Soundtrack album by Hildur Guðnadóttir
- Released: September 15, 2023
- Recorded: 2023
- Studio: Abbey Road Studios
- Genre: Film score
- Length: 34:46
- Label: Hollywood
- Producer: Hildur Guðnadóttir

Hildur Guðnadóttir chronology
| Women Talking (2022) | A Haunting in Venice (2023) | Joker: Folie à Deux (2024) |

= A Haunting in Venice (soundtrack) =

2023 soundtrack album by Hildur Guðnadóttir

A Haunting in Venice (Original Motion Picture Soundtrack) is the soundtrack album composed by Hildur Guðnadóttir for the 2023 film A Haunting in Venice by Kenneth Branagh. It was released by Hollywood Records on September 15, 2023.

== Background ==
At CinemaCon in April 2023, director Kenneth Branagh announced that composer Hildur Guðnadóttir would be scoring A Haunting in Venice, marking Hildur's first collaboration with Branagh. Hildur replaced Branagh's longtime collaborator Patrick Doyle, who had scored the film's two sequels, Murder on the Orient Express and Death on the Nile.

== Production ==
Hildur grew up reading Agatha Christie novels, and already had a "strong idea" about how she felt the genre would sound before she signed on to score the film. As the film takes place during a séance at a Halloween party, Branagh wanted his score to feel "darker and almost horror"-like.

The score heavily features strings and woodwinds, as Hildur wanted it to feel like an "organic and classical" chamber piece.
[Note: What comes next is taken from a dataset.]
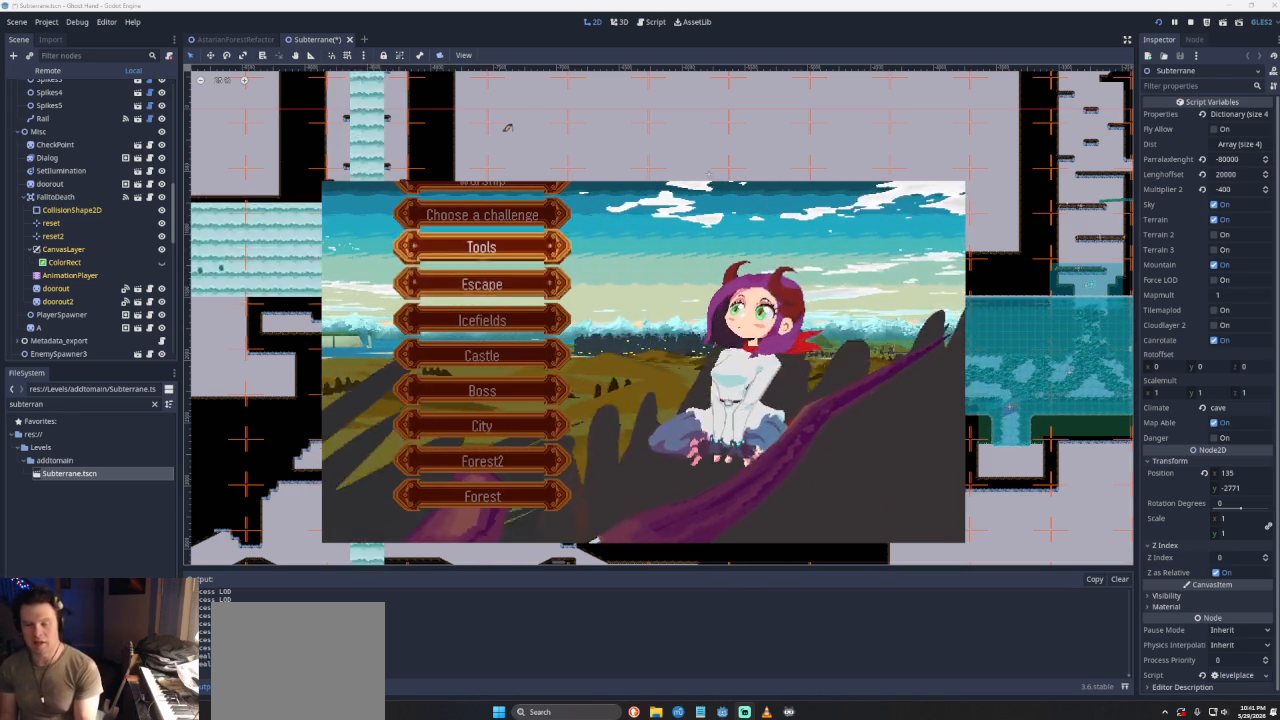
{"buttons": [], "left_stick": "center", "events": [[67, "DPAD_UP", "up"], [267, "DPAD_DOWN", "down"], [300, "DPAD_DOWN", "up"], [400, "DPAD_DOWN", "down"], [500, "DPAD_DOWN", "up"]]}
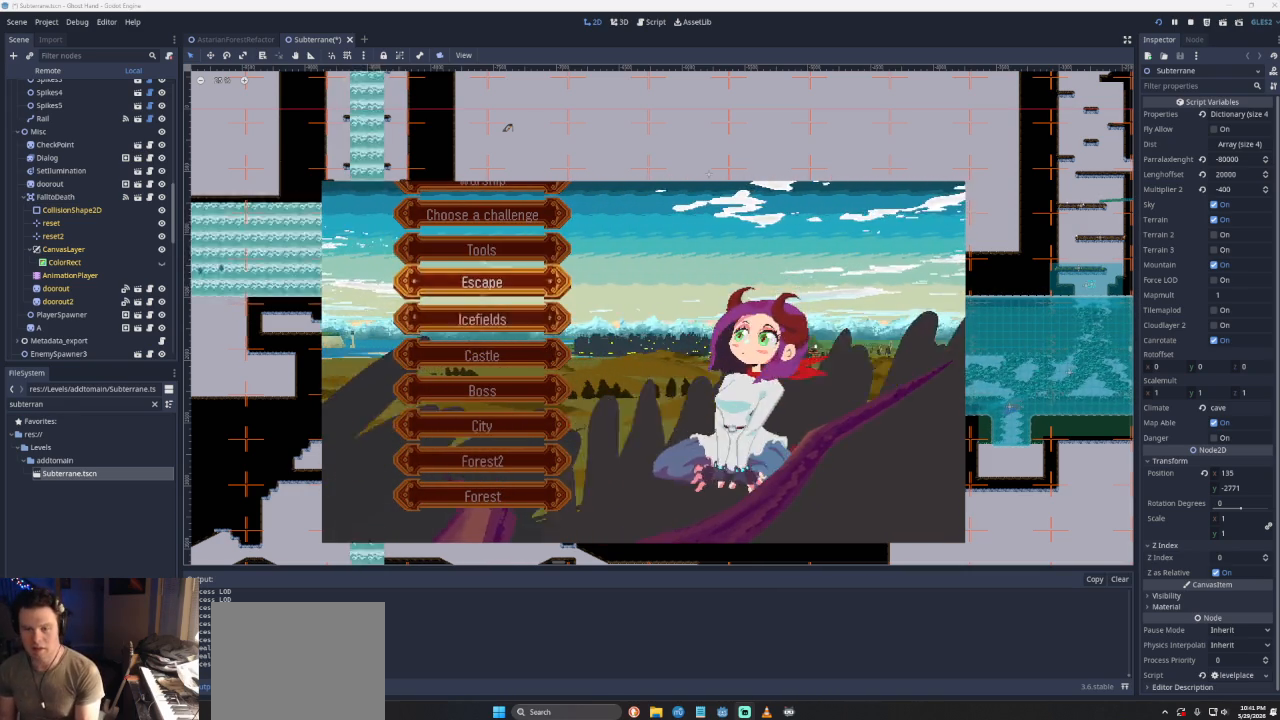
{"buttons": [], "left_stick": "center", "events": [[67, "DPAD_DOWN", "down"], [167, "DPAD_DOWN", "up"]]}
[Branagh] wanted to enter the realm of the supernatural, and he really wanted the orchestration to be much narrower and closer. So he always talked about wanting this to be a chamber piece, and he also wanted the tonality to be quite abstract. So these were the large parameters that I had to play with, and I just think that they fit so perfectly for the film, because it stays more on Poirot and the personal questions that he's asking himself. It's a more focused Poirot story. The movie is in one space most of the time, so it's kind of claustrophobic. And the music being on the smaller side helps with that.
— Hildur Guðnadóttir

The film takes place in post-war Venice, which Hildur kept in mind when scoring the film. When the film reflects on pre-war times, Hildur used "incredibly romantic, overdramatic and over-expressive tonality". On the other hand, in the post-war period, Hildur switched to an atonal sound to accompany the sense of "rebuilding the world" after the war.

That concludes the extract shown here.